Alle Einsendungen an die Untersuchungsstelle für Bienenvergiftungen (UBieV) des Instituts für Bienenschutz in Braunschweig werden sofort nach dem Eintreffen bearbeitet. Bienen-, Pflanzen, Waben- und sonstige Proben werden nach Probentyp sortiert, gekennzeichnet und einer Untersuchungsnummer zugeordnet. Anschließend erfolgt eine genaue Beschreibung des Probeninhalts hinsichtlich Material, Menge, Erhaltungszustand, vorhandener Kennzeichnungen etc. Das Bienen- und Wabenmaterial wird zunächst makroskopisch auf Bienenkrankeiten und sonstige Auffälligkeiten untersucht. Dazugehöriges Pflanzenmaterial wird auf schadensrelevante Merkmale wie geöffnete Blüten, Honigtau, Schädlingsbefall etc. kontrolliert.

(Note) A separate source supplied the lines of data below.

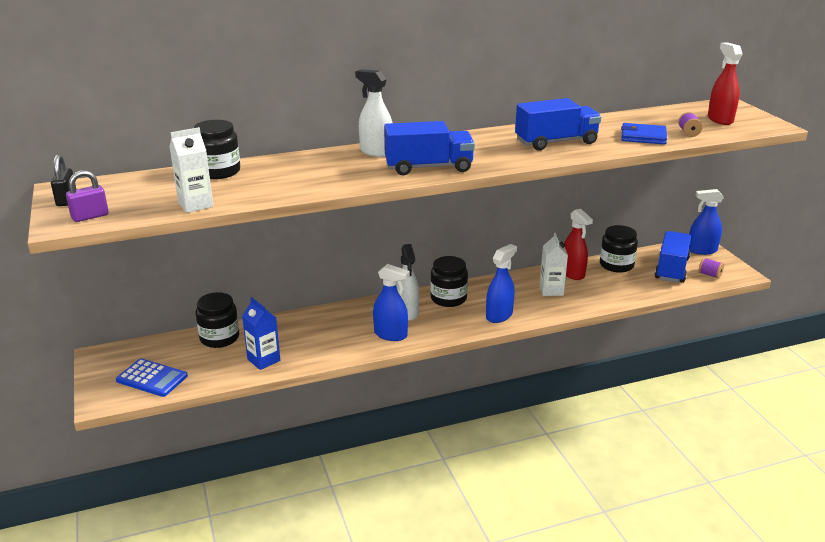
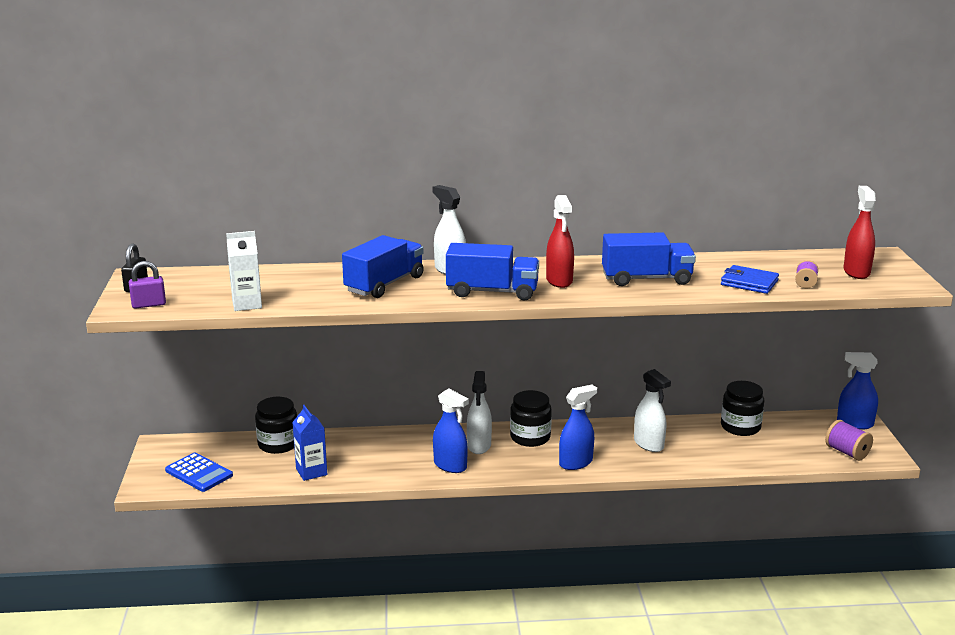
camera: 15 degrees right, 5 degrees down
(218, 171) = (285, 274): black jar -> none
(551, 290) = (649, 444): white carton -> white spray bottle
(572, 273) = (683, 429): red spray bottle -> red spray bottle (559, 281)
(671, 269) = (804, 440): blue truck -> blue truck (384, 284)
(709, 275) = (847, 452): purple spool -> purple spool, size x1.51

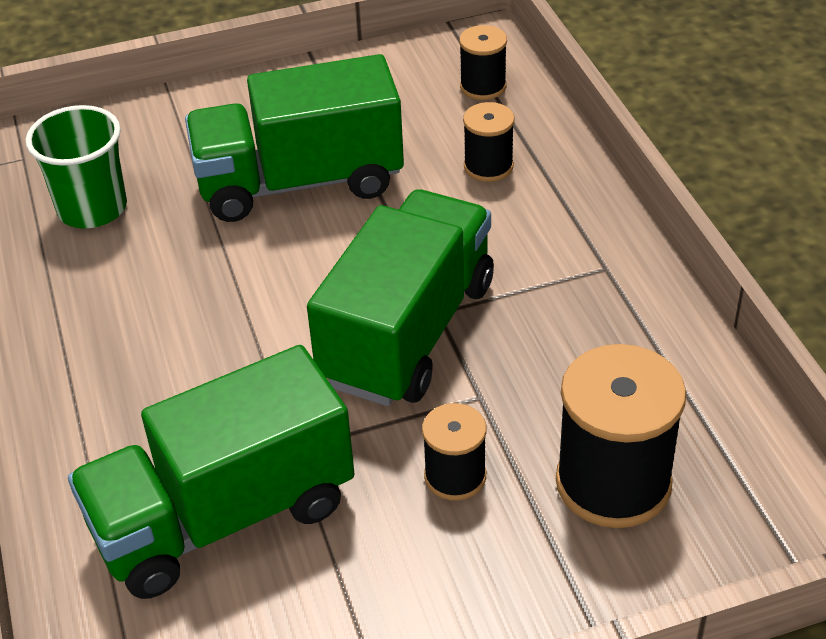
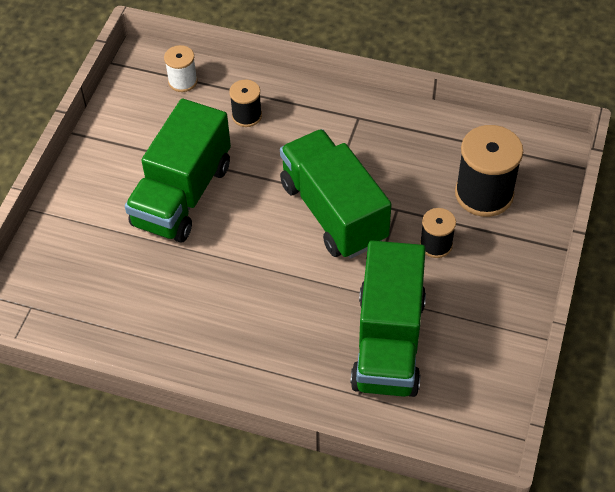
camera: 55 degrees left, 10 degrees up
(92, 209) = (112, 294): green cup -> none
(483, 86) = (183, 81): black spool -> white spool

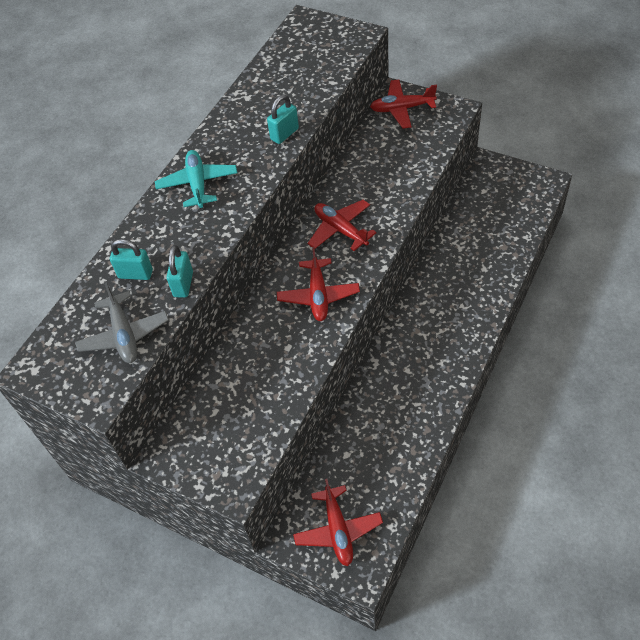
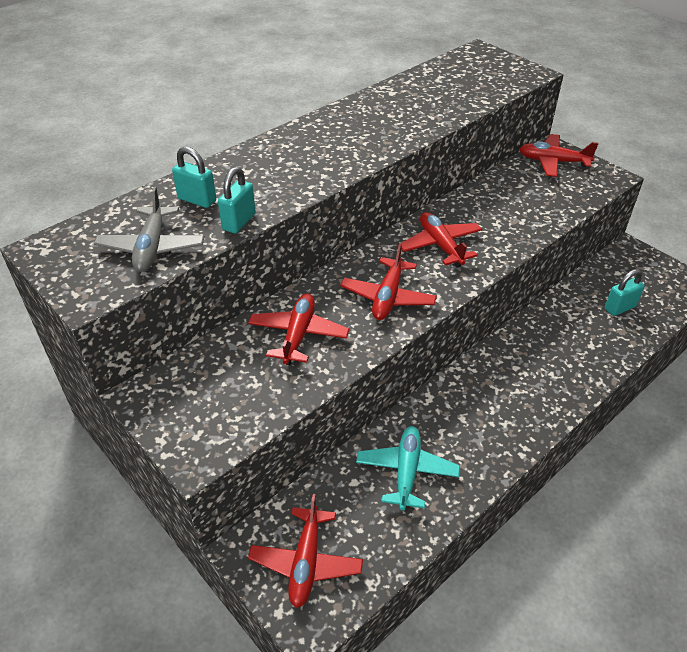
camera: 15 degrees right, 10 degrees down
(198, 184) = (304, 145): turquoise plane -> turquoise plane (407, 471)
(262, 356) = (298, 335): none -> red plane
(284, 134) = (414, 129): turquoise padlock -> turquoise padlock (619, 308)

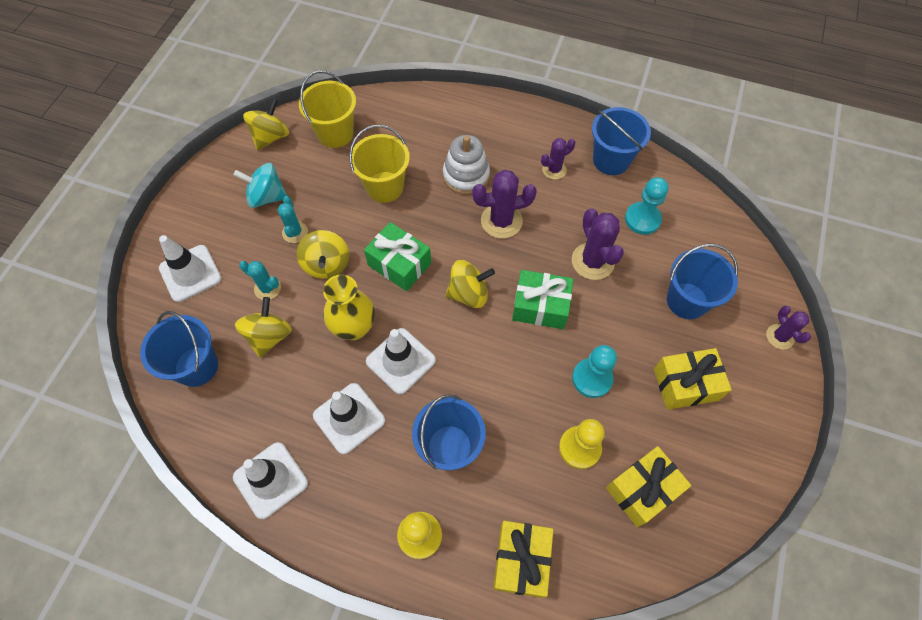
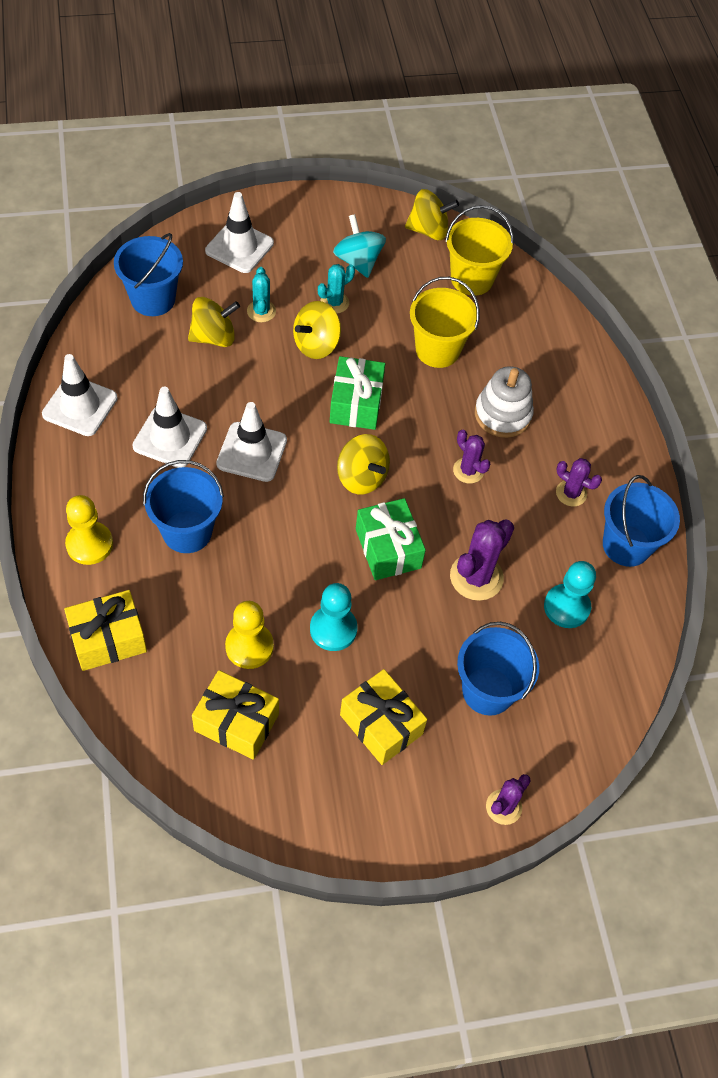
camera: 55 degrees right, 5 degrees down
(354, 327) = (263, 398): yellow vase -> none
(501, 221) = (468, 470): purple cactus -> purple cactus, size x0.61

Sofern das Probenmaterial für eine Untersuchung geeignet ist, werden Rückstellproben für eventuelle chemische Untersuchungen und Nachuntersuchungen entnommen und tiefgefroren. Der Einsender erhält eine Eingangsbestätigung, in der Beanstandungen mitgeteilt werden. Eine Kopie der Eingangsbestätigung erhält der zuständige Pflanzenschutzdienst zur Information.

Im Rahmen der biologischen Untersuchungen werden Bienen- und Pflanzenproben mithilfe eines Biotests unspezifisch auf toxische Substanzen untersucht, um kontaminiertes Probenmaterial zu identifizieren. Nicht kontaminiertes Probenmaterial kann dadurch von weiteren Untersuchungen ausgeschlossen werden. Zur Eingrenzung der Schadensursache wird mithilfe der Pollenanalyse ermittelt, welche Pflanzen zum Schadenszeitpunkt beflogen wurden. Kranheitsuntersuchungen auf Nosemose und Varroose dienen zum Ausschluss dieser bedeutenden Bienenkrankheiten als Hauptschadensursache. Die Ergebnisse werden dem Einsender der Proben in einem Befund mitgeteilt. Eine Kopie des Befundes erhält der zuständige Pflanzenschutzdienst zur Information.

Ergibt sich aus dem Befund der biologischen Untersuchungen in Verbindung mit den Informationen aus dem Antrag auf Untersuchung von Bienenvergiftungen ein konkreter Verdacht auf eine Bienenvergiftung durch Pflanzenschutzmittel, erfolgt eine chemische Untersuchung auf bis zu ca. 280 relevante Wirkstoffe aus Pflanzenschutzmitteln, Bioziden und Varroaziden mittels LC-MS/MS und GC/MS. Alle Ergebnisse werden dem Einsender bzw. geschädigten Imker sowie dem zuständigen Pflanzenschutzdienst als Befunde mitgeteilt und abschließend erläutert.